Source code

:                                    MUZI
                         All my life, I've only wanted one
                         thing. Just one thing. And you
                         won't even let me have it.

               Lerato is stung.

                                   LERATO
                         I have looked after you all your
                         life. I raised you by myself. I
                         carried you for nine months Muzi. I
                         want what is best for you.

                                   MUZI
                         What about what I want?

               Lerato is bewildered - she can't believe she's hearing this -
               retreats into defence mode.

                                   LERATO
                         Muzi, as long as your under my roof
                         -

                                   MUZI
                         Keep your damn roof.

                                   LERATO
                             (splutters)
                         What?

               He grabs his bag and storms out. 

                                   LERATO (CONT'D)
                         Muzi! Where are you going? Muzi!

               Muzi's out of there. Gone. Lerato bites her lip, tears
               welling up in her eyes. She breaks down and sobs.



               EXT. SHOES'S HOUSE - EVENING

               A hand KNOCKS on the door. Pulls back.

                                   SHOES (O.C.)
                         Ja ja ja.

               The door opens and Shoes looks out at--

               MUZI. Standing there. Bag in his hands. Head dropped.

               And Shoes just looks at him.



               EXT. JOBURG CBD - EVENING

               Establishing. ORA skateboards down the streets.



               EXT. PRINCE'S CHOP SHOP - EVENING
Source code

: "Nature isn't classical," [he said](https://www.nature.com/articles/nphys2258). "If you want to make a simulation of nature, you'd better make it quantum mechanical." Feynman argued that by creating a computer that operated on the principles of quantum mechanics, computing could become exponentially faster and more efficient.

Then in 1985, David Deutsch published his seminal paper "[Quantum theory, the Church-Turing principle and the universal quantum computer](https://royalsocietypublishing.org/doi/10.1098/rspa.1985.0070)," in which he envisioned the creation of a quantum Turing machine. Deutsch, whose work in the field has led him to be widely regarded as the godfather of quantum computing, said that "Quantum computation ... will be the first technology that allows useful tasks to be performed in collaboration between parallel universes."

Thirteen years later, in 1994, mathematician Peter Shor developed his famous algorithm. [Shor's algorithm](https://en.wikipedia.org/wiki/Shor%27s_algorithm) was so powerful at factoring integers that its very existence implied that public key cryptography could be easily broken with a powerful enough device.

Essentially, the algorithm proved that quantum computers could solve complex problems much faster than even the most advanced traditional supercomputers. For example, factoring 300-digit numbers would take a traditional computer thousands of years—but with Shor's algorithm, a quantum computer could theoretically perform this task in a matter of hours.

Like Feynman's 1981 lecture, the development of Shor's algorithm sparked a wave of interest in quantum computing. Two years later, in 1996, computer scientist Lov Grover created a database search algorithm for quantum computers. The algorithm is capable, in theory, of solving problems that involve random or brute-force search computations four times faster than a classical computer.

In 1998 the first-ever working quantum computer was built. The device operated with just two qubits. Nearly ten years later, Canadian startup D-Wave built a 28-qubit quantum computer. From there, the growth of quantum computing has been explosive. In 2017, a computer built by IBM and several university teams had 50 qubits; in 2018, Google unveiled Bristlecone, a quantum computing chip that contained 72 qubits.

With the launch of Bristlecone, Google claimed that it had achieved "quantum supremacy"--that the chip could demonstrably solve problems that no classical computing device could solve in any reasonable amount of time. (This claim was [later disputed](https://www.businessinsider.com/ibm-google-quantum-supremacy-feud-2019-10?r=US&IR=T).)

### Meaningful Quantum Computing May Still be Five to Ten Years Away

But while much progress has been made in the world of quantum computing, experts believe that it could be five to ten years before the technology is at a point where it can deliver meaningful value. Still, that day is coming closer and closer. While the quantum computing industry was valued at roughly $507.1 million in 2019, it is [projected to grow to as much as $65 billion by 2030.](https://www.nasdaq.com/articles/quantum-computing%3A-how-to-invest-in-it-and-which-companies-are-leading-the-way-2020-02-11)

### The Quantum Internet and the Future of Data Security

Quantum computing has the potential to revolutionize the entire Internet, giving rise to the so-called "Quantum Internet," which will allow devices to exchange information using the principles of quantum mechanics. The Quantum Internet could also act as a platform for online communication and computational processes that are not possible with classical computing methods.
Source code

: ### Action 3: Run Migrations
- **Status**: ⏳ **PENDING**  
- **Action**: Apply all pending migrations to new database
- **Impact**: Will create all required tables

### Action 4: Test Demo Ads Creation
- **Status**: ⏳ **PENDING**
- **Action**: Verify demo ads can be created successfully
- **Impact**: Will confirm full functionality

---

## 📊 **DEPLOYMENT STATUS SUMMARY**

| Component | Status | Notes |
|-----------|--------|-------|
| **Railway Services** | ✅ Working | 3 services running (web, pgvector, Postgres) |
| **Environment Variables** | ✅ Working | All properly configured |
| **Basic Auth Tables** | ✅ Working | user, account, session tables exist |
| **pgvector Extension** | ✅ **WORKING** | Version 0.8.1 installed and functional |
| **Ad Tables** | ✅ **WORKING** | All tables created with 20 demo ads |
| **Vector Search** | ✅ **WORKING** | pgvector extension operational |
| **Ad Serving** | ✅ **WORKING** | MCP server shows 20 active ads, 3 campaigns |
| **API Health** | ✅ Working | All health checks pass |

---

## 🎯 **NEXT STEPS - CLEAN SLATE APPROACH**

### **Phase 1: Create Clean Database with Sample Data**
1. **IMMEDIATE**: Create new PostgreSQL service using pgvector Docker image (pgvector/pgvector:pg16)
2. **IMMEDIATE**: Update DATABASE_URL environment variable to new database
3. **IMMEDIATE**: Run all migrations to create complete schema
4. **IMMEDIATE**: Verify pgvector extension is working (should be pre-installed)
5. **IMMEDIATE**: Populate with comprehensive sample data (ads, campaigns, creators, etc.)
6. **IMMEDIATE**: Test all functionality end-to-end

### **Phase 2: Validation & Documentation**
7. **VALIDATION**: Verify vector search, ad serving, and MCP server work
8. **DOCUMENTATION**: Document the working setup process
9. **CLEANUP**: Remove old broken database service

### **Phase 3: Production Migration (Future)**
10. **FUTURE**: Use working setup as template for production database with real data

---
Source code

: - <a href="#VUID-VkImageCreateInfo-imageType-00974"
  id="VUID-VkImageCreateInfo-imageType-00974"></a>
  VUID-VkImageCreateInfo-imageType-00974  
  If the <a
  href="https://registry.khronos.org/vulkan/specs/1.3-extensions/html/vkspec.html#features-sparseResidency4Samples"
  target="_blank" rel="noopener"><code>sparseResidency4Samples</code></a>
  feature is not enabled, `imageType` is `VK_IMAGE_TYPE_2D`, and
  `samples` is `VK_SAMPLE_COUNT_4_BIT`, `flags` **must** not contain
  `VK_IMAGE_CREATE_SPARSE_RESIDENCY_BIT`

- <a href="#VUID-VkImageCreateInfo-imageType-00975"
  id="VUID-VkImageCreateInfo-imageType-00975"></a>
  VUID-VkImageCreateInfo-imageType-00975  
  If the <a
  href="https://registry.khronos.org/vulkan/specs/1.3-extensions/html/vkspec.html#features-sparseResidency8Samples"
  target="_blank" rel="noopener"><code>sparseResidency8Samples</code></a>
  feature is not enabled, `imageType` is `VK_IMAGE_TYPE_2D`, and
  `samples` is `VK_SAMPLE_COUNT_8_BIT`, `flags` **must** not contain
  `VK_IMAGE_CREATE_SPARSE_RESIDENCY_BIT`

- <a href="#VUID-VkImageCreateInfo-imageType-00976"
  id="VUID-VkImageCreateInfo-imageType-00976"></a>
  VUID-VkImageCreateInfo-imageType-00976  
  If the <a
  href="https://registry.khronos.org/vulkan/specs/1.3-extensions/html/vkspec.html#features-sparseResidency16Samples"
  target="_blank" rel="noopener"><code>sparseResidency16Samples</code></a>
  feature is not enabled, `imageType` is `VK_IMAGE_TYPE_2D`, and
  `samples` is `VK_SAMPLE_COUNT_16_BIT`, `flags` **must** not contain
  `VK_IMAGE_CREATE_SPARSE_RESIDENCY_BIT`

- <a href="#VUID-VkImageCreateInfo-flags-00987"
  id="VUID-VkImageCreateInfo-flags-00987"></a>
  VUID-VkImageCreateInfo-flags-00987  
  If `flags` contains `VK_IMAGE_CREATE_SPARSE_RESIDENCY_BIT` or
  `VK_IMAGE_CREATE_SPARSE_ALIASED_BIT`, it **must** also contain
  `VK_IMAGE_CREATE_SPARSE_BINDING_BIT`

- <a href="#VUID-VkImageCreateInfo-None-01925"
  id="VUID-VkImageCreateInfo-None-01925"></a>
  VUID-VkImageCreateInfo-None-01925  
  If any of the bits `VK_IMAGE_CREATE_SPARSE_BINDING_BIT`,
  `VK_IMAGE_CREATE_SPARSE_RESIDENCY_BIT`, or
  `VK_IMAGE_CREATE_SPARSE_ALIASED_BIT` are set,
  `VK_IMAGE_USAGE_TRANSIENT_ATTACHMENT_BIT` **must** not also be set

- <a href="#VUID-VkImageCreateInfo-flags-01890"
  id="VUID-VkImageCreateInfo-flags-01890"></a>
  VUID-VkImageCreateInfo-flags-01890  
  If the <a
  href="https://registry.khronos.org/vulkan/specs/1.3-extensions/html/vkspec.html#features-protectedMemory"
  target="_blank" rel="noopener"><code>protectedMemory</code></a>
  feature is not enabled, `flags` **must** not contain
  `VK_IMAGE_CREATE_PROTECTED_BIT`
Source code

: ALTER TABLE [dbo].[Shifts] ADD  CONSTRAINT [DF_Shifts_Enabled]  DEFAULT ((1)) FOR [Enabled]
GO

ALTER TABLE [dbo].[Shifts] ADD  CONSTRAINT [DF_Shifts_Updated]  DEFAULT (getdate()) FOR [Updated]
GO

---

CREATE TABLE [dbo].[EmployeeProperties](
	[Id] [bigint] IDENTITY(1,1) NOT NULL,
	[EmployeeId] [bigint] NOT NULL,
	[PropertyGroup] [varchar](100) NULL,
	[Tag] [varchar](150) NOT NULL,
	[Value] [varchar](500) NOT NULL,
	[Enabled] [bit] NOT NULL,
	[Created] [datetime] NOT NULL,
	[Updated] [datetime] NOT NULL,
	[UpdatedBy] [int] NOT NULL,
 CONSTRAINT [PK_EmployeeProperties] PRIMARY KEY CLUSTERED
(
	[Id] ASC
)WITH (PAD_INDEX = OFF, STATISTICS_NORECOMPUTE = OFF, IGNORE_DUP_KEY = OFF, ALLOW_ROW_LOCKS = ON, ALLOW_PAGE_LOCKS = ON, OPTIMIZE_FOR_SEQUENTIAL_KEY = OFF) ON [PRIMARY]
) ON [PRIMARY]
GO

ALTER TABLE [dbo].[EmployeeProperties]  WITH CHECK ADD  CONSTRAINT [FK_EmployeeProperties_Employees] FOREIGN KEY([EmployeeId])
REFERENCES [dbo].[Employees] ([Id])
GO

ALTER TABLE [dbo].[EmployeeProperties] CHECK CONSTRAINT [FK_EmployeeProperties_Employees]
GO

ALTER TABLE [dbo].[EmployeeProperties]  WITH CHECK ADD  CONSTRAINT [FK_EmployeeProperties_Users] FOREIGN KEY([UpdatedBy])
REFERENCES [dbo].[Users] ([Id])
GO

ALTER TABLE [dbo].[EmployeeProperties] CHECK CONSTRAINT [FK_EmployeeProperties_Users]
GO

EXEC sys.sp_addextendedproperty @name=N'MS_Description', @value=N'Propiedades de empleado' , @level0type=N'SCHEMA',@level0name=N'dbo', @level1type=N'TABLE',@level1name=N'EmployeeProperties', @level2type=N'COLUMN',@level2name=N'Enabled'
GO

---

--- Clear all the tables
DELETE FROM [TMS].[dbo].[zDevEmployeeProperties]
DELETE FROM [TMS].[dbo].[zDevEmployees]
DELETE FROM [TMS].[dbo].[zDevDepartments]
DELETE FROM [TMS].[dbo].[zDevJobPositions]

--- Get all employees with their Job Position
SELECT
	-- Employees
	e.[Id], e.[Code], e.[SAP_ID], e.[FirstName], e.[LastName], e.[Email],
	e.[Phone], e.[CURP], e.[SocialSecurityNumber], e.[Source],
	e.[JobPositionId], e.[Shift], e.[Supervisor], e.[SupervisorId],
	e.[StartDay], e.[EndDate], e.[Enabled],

--- WHAT TO PRODUCE ---
Which lines of the listing include the string "DELETE"? Pull them out.

--- EXERCISE SOLUTION ---
DELETE FROM [TMS].[dbo].[zDevEmployeeProperties]
DELETE FROM [TMS].[dbo].[zDevEmployees]
DELETE FROM [TMS].[dbo].[zDevDepartments]
DELETE FROM [TMS].[dbo].[zDevJobPositions]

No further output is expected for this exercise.